Johnny Dynamite is another 3DS platform with the kind of gameplay you would expect from typical mobile platformers. However, Johnny Dynamite expands on this formula with unique features and added challenges, creating a more unique and fun experience. Its faults are small in numbers and much of what it does is better than other platformers it may be competing with. That being said, I will start with the visual and auditory aspects of the game.
Visually, this game could best be described as “fine.” There is nothing overtly spectacular about the graphics. The main character design is somewhat bland. Enemies have plenty of differences between their designs, yet they all have a similar flavor to them. However, none of this detracts from the game in any way. Similarly, the colorful backgrounds of each stage are often difficult to notice and appreciate during the fast pace of each level, but they add a nice touch nonetheless.

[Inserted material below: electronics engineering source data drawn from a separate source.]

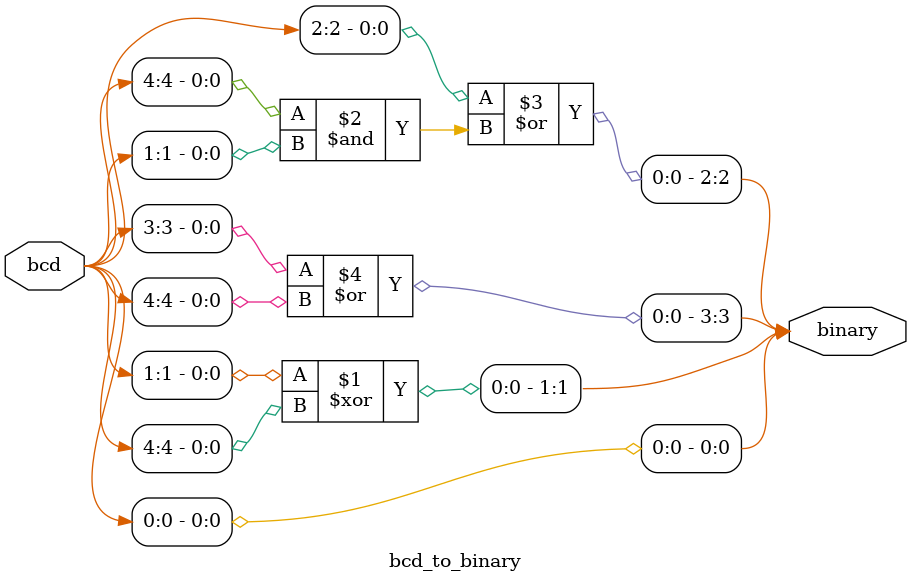
<source format=v>
`timescale 1ns / 1ps


module bcd_to_binary(
    input [7:0] bcd,
    output [3:0] binary
    );
             assign binary[0]=bcd[0];//z=d 
             assign binary[1]=bcd[1]^bcd[4];//y=c^h 
             assign binary[2]=bcd[2]|(bcd[4]&bcd[1]);//x=b+hc 
             assign binary[3]=bcd[3]|bcd[4];//w=a+h 
     endmodule //bcd_to_binary 

</source>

Perhaps my biggest complaint about Johnny Dynamite is its music and sound effects. While the upbeat music tends to match the fast pace of gameplay, the arrangement leaves much to be desired and becomes a pain to listen to fairly quickly. Interestingly, the game provides the option to play with the music off while still playing all of the various sound effects. However, most sound effects are equally as annoying and fail to add much to the gameplay. As no auditory cues are important in the progression of the game, I would recommend playing it with your 3DS’ sound turn off. All that being said, the other features of Johnny Dynamite make these few aesthetic errors well worth overlooking.
On the surface, Johnny Dynamite’s gameplay is simple and fairly self-explanatory. The objective is to collect every stick of dynamite, jetting through the air to do so, completing each level upon collecting all of the dynamite. The player character has an unlimited supply of dynamite to throw for the purpose of blowing up enemies and occasionally solving puzzles (more on that later). While most levels come with their own set of enemies to fend off, defeating all the enemies is never a requirement for beating a level as long as the player can collect all of the dynamite without killing the enemies. The player also plays with a time limit, encouraging quick thought and action, with the player scoring between one and three stars based off of their speed. The bottom screen conveniently tells the player how fast they will need to complete the level to earn whichever amount of stars.
As the player progresses through the game, they are met with new challenges, encouraging new strategies with each coming level. The player may have to alter their timing in order to avoid electric lasers which work on a timer. They may have to throw dynamite at otherwise inaccessible buttons in order to deactivate otherwise indefinitely active electric lasers. They will have to position themselves properly in order to kill defensive enemies without getting hit themselves (as any hit from an enemy or hazard is instant death). They will have to activate their jet thrusters at just the right time as to collect all the dynamite without falling into a pit of spikes. In short, this game adds a lot onto its surface level game mechanics, and comes with 54 fun-packed levels for the player to enjoy.
One of my favorite features of this game convenience-wise is its lack of tutorials. Rather than telling the player how to play, the game either shows them or allows them to figure it out for themselves. Because of its control scheme being limited to moving and activating jet thrusters, Johnny Dynamite simply passively shows the necessary controls on the top screen as the player is beginning the game. The game never explicitly tells the player their objective, but instead puts them in a fairly easy starter level and allows them to determine the goal themselves. In fact, players are faced with these easier, tutorial-esque levels every time a new game mechanic is introduced, allowing players to learn the ins-and-outs of the game without their hand being held by the game throughout the experience.
One final feature that needs recognition is Johnny Dynamite’s level creator. All level designs are solid, yet simply, and as a result, players are given the option to create levels themselves. Johnny Dynamite comes with slots for twenty-four player created levels, allowing for players to create and share enough levels for their own mini-adventure. Selecting enemies and obstacles, as well as placing dynamite sticks is easy to do, allowing players to express their creativity in fun ways. These levels can then be shared via QR codes, adding a social aspect to the game as players share their own personally created stages.
All in all, Johnny Dynamite lacks serious flaws and comes with a whole lot of features which make it stand out among other games of its genre. The main campaign makes for a great game to pick up and play on the go, and the level creator is equally as good for players who are able to sit down and fine tune whatever kind of level they desire to make. Johnny Dynamite is a great title for anyone looking for a twist on the typical platformer formula.